3.生卵
卵白には「アビジン」という物質が含まれており、ビオチン(ビタミンB7)の吸収を妨げてしまうのです。ビオチン不足になると、毛づやの悪化、皮膚炎、元気消失などの症状が現れることがあります。
さらに、生卵にはサルモネラ菌が存在する可能性があり、感染すると下痢や嘔吐、発熱などの消化器症状を起こします。重度の場合は他の器官にまで影響を及ぼす危険性もあるため、与えることによるメリットは少ないでしょう。
アビジンは加熱すると不活性化する上、サルモネラ菌を殺菌することもできるので、卵を与える場合は完全に加熱したものを少量トッピング程度にとどめるのが安全です。
猫が生の食べ物を誤食した場合の対処法
今回紹介した生の食べ物を猫が誤食してしまった場合、焦ったりパニックになってしまったりするかもしれませんが、慌てずに対処をすることが大切です。

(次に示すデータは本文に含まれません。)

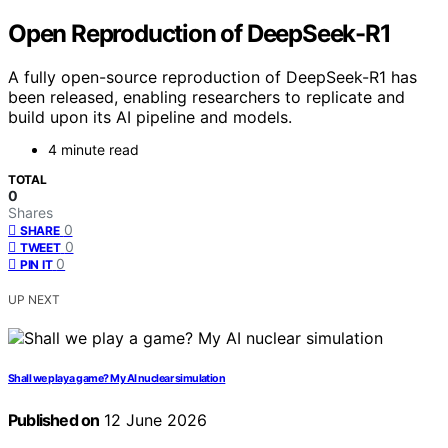
Open Reproduction of DeepSeek-R1
A fully open-source reproduction of DeepSeek-R1 has
been released, enabling researchers to replicate and
build upon its AI pipeline and models.
4 minute read
TOTAL
0
Shares
0
SHARE
0
TWEET
0
PIN IT
UP NEXT
Shall we play a game? My AI nuclear simulation
Published on
12 June 2026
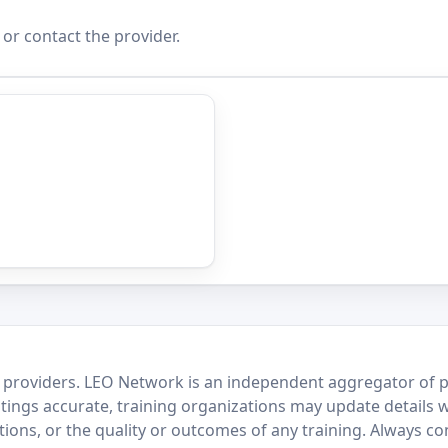
 or contact the provider.
 providers. LEO Network is an independent aggregator of po
stings accurate, training organizations may update details 
ctions, or the quality or outcomes of any training. Always c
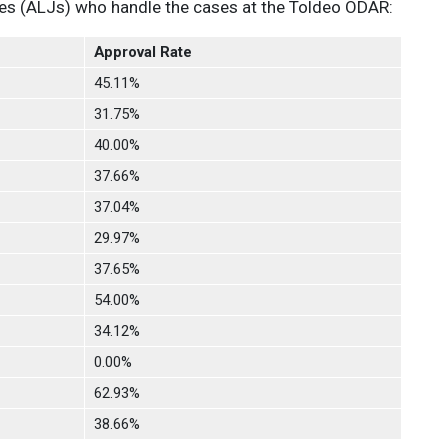
ges (ALJs) who handle the cases at the Toldeo ODAR:
Approval Rate
45.11%
31.75%
40.00%
37.66%
37.04%
29.97%
37.65%
54.00%
34.12%
0.00%
62.93%
38.66%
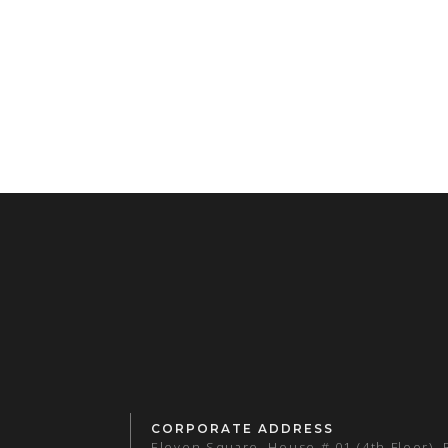
CORPORATE ADDRESS
Eleven Square, House # 01 (4th Floor),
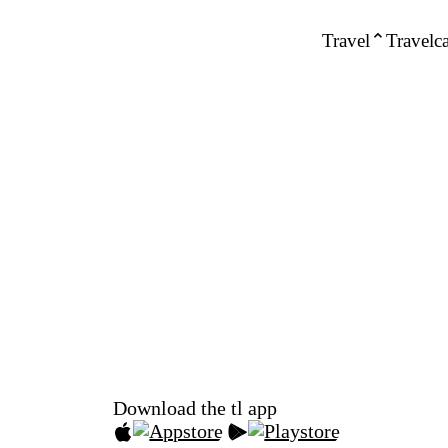
Travel
Travelca
Download the tl app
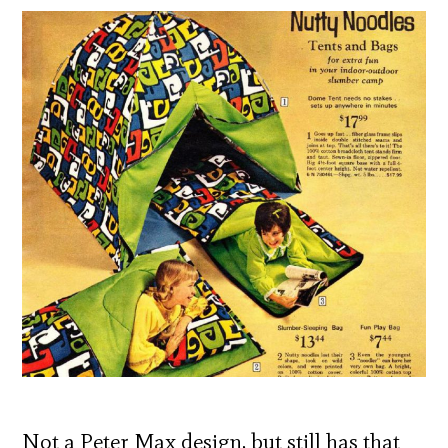
Not a Peter Max design, but still has that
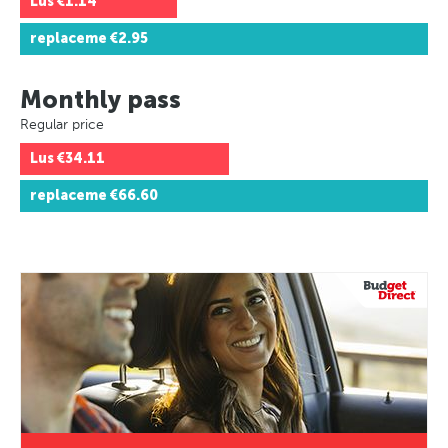
Lus
€1.14
replaceme
€2.95
Monthly pass
Regular price
Lus
€34.11
replaceme
€66.60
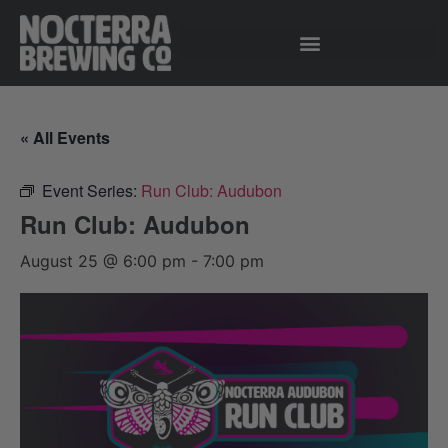
« All Events
Event Series:
Run Club: Audubon
Run Club: Audubon
August 25 @ 6:00 pm
-
7:00 pm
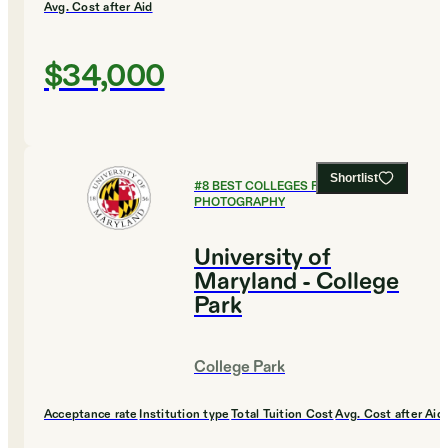
Avg. Cost after Aid
$34,000
Shortlist
#
8
BEST COLLEGES FOR FILM AND
PHOTOGRAPHY
University of
Maryland - College
Park
College Park
Acceptance rate
Institution type
Total Tuition Cost
Avg. Cost after Aid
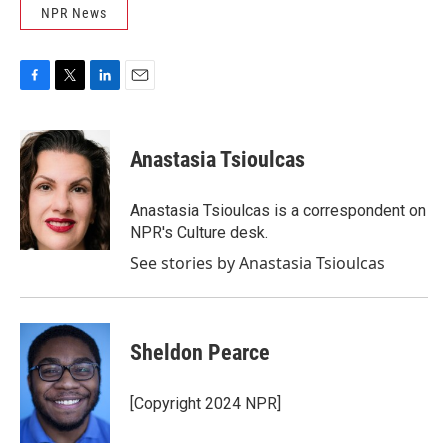
NPR News
F
T
L
E
a
w
i
m
c
i
n
a
e
t
k
i
Anastasia Tsioulcas
b
t
e
l
o
e
d
o
r
I
Anastasia Tsioulcas is a correspondent on
k
n
NPR's Culture desk.
See stories by Anastasia Tsioulcas
Sheldon Pearce
[Copyright 2024 NPR]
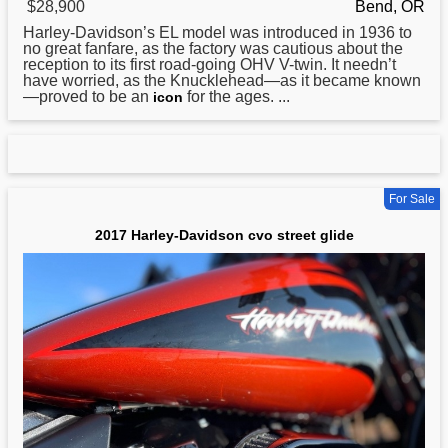
$28,900
Bend, OR
Harley
-Davidson’s EL model was introduced in 1936 to
no great fanfare, as the factory was cautious about the
reception to its first road-going OHV V-twin. It needn’t
have worried, as the Knucklehead—as it became known
—proved to be an
for the ages. ...
icon
For Sale
2017 Harley-Davidson cvo street glide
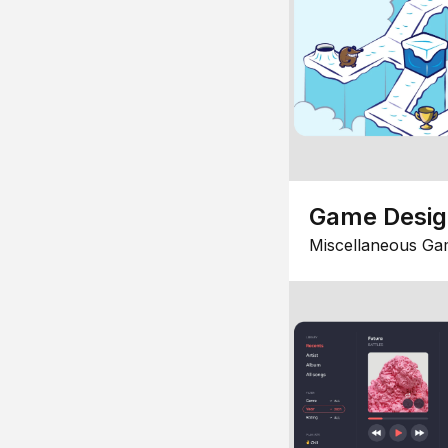
Game Desi
Miscellaneous Ga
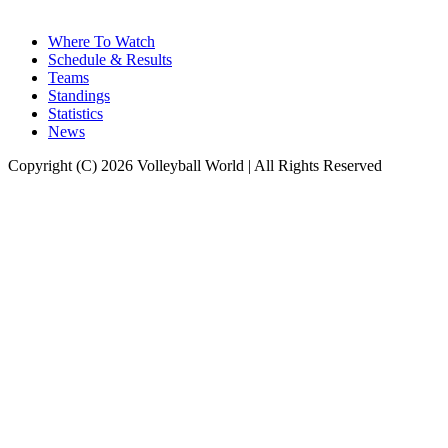
Where To Watch
Schedule & Results
Teams
Standings
Statistics
News
Copyright (C) 2026 Volleyball World | All Rights Reserved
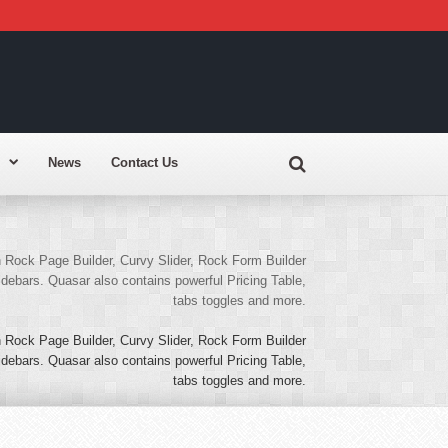
News
Contact Us
Rock Page Builder, Curvy Slider, Rock Form Builder
ebars. Quasar also contains powerful Pricing Table,
tabs toggles and more.
Rock Page Builder, Curvy Slider, Rock Form Builder
ebars. Quasar also contains powerful Pricing Table,
tabs toggles and more.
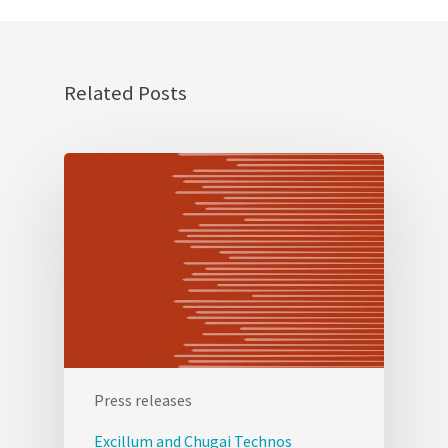
Related Posts
Press releases
Excillum and Chugai Technos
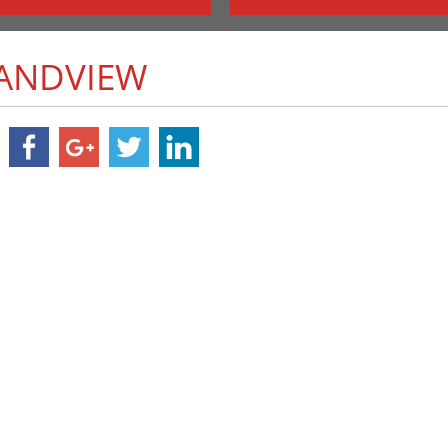
RANDVIEW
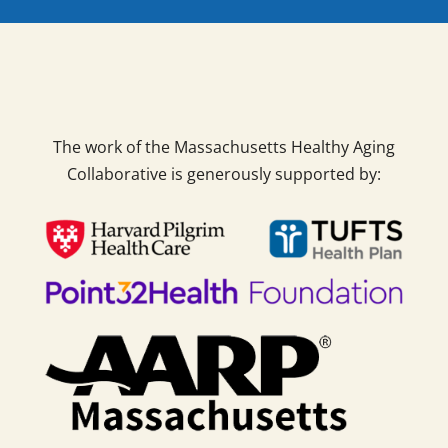
The work of the Massachusetts Healthy Aging
Collaborative is generously supported by:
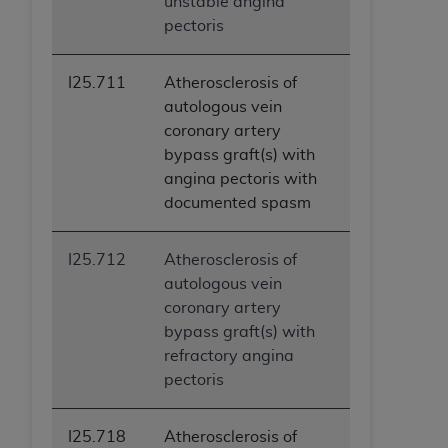
unstable angina
pectoris
I25.711
Atherosclerosis of
autologous vein
coronary artery
bypass graft(s) with
angina pectoris with
documented spasm
I25.712
Atherosclerosis of
autologous vein
coronary artery
bypass graft(s) with
refractory angina
pectoris
I25.718
Atherosclerosis of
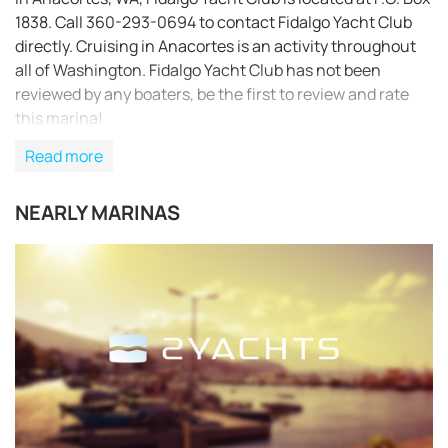
1838. Call 360-293-0694 to contact Fidalgo Yacht Club
directly. Cruising in Anacortes is an activity throughout
all of Washington. Fidalgo Yacht Club has not been
reviewed by any boaters, be the first to review and rate
this marina!
Read more
NEARLY MARINAS
REQUEST TO BOOK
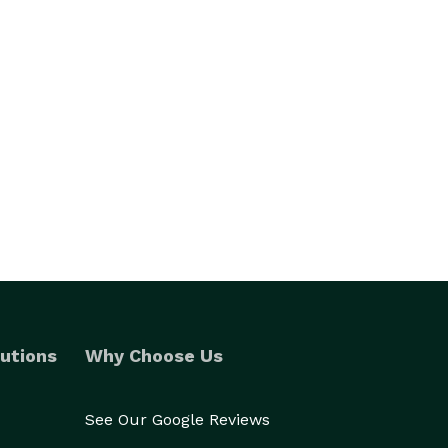
utions
Why Choose Us
See Our Google Reviews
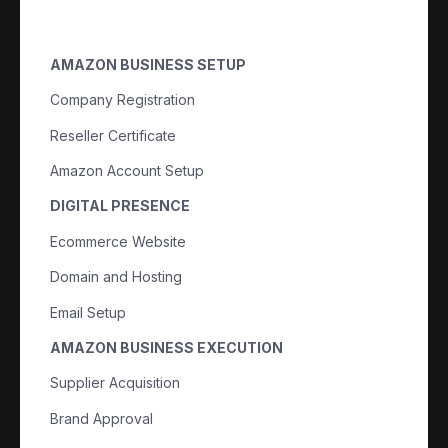
AMAZON BUSINESS SETUP
Company Registration
Reseller Certificate
Amazon Account Setup
DIGITAL PRESENCE
Ecommerce Website
Domain and Hosting
Email Setup
AMAZON BUSINESS EXECUTION
Supplier Acquisition
Brand Approval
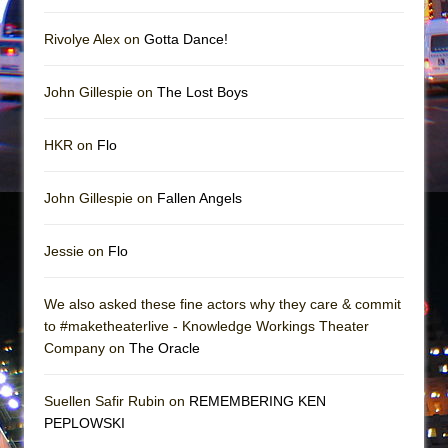
Girl, Interrupted
Hershey Felder: The Piano and Me
Rivolye Alex on
Gotta Dance!
John Gillespie on
The Lost Boys
HKR on
Flo
John Gillespie on
Fallen Angels
Jessie on
Flo
We also asked these fine actors why they care & commit
to #maketheaterlive - Knowledge Workings Theater
Company on
The Oracle
Suellen Safir Rubin on
REMEMBERING KEN
PEPLOWSKI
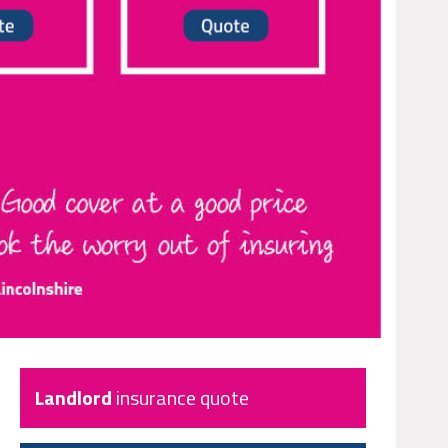
Landlord
insurance quote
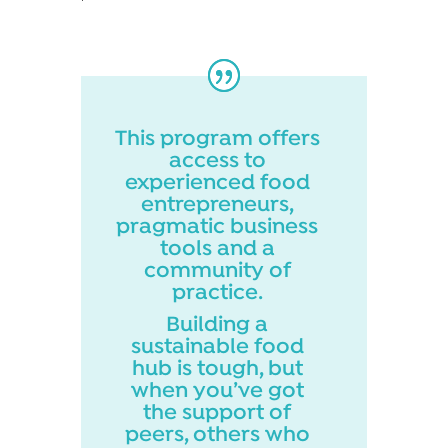
This program offers
access to
experienced food
entrepreneurs,
pragmatic business
tools and a
community of
practice.
Building a
sustainable food
hub is tough, but
when you’ve got
the support of
peers, others who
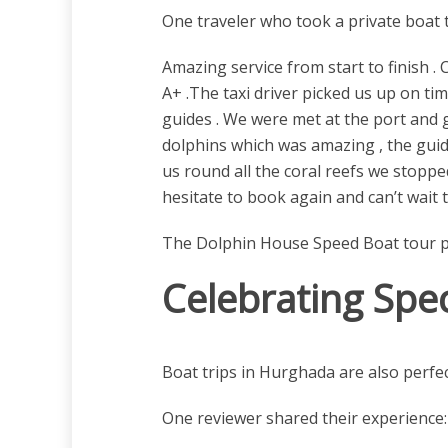
One traveler who took a private boat t
Amazing service from start to finish
A+ .The taxi driver picked us up on ti
guides . We were met at the port and 
dolphins which was amazing , the guid
us round all the coral reefs we stoppe
hesitate to book again and can’t wait 
The Dolphin House Speed Boat tour prov
Celebrating Spe
Boat trips in Hurghada are also perfec
One reviewer shared their experience:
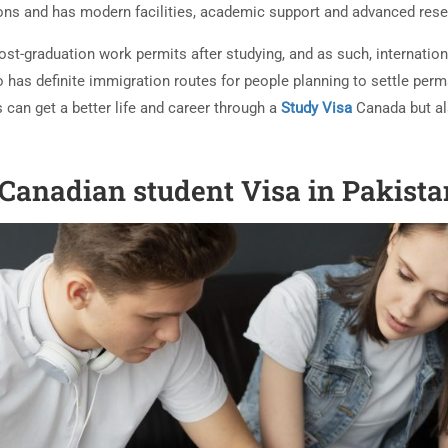
ons and has modern facilities, academic support and advanced res
post-graduation work permits after studying, and as such, internat
o has definite immigration routes for people planning to settle perm
 can get a better life and career through a
Study Visa
Canada but al
 Canadian student Visa in Pakist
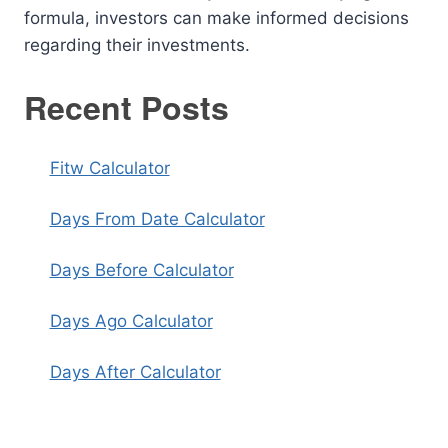
formula, investors can make informed decisions
regarding their investments.
Recent Posts
Fitw Calculator
Days From Date Calculator
Days Before Calculator
Days Ago Calculator
Days After Calculator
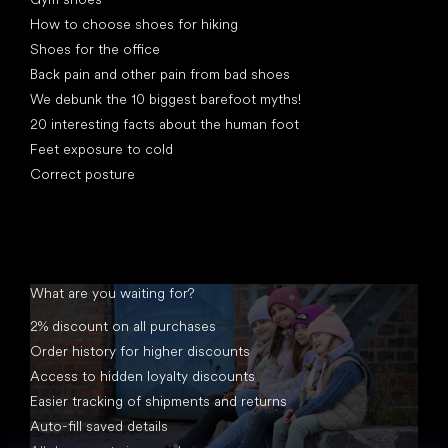
How to choose shoes for hiking
Shoes for the office
Back pain and other pain from bad shoes
We debunk the 10 biggest barefoot myths!
20 interesting facts about the human foot
Feet exposure to cold
Correct posture
What are you waiting for?
2% discount on all purchases
Order history for higher discounts
Access to hidden loyalty discounts
Easier tracking of shipments and returns
Auto-fill saved details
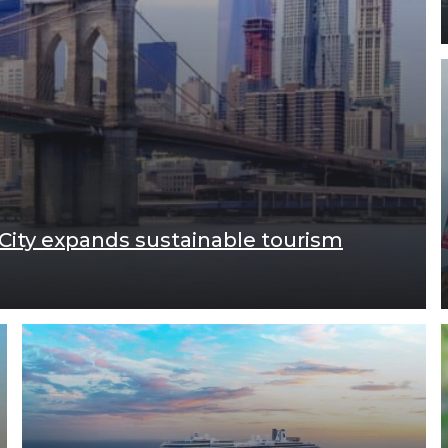
 City expands sustainable tourism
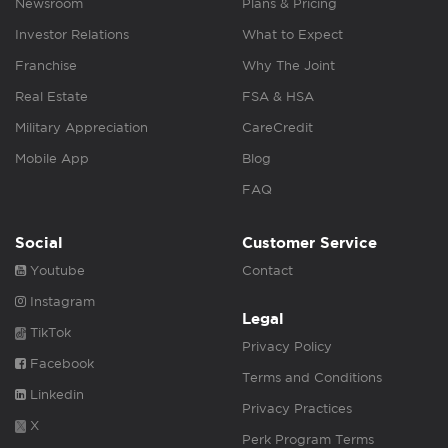
Newsroom
Plans & Pricing
Investor Relations
What to Expect
Franchise
Why The Joint
Real Estate
FSA & HSA
Military Appreciation
CareCredit
Mobile App
Blog
FAQ
Social
Customer Service
Youtube
Contact
Instagram
Legal
TikTok
Privacy Policy
Facebook
Terms and Conditions
Linkedin
Privacy Practices
X
Perk Program Terms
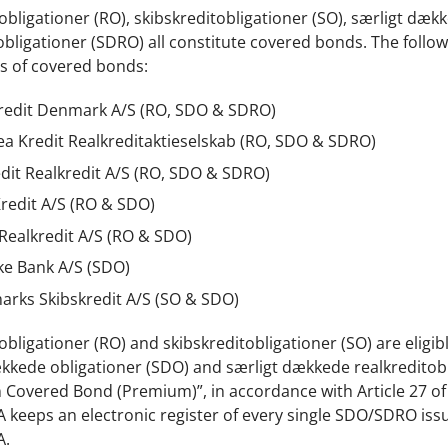
obligationer (RO), skibskreditobligationer (SO), særligt dæ
obligationer (SDRO) all constitute covered bonds. The follow
s of covered bonds:
redit Denmark A/S (RO, SDO & SDRO)
a Kredit Realkreditaktieselskab (RO, SDO & SDRO)
dit Realkredit A/S (RO, SDO & SDRO)
redit A/S (RO & SDO)
 Realkredit A/S (RO & SDO)
e Bank A/S (SDO)
rks Skibskredit A/S (SO & SDO)
obligationer (RO) and skibskreditobligationer (SO) are eligi
kkede obligationer (SDO) and særligt dækkede realkreditobli
Covered Bond (Premium)”, in accordance with Article 27 of
 keeps an electronic register of every single SDO/SDRO issu
A.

自己判断で嘔吐させようとしてしまうと危険な場合がありますので、まずは「何を」「どのくらい」「いつ」食べたのかを確認し、メモを取って動物病院に連絡し正確に伝えましょう。詳細をきちんと伝えることで、状況や猫の状態に応じて治療を進められます。
すぐには異常が見られない場合でも、潜伏期間を経て症状が出ることがあるため、下痢、嘔吐、発熱、元気消失などが見られたらすぐに受診してください。
日常生活においては、猫の手の届かない場所に生ものを置かない、調理中にも注意を払うなどの予防が健康を守る鍵になります。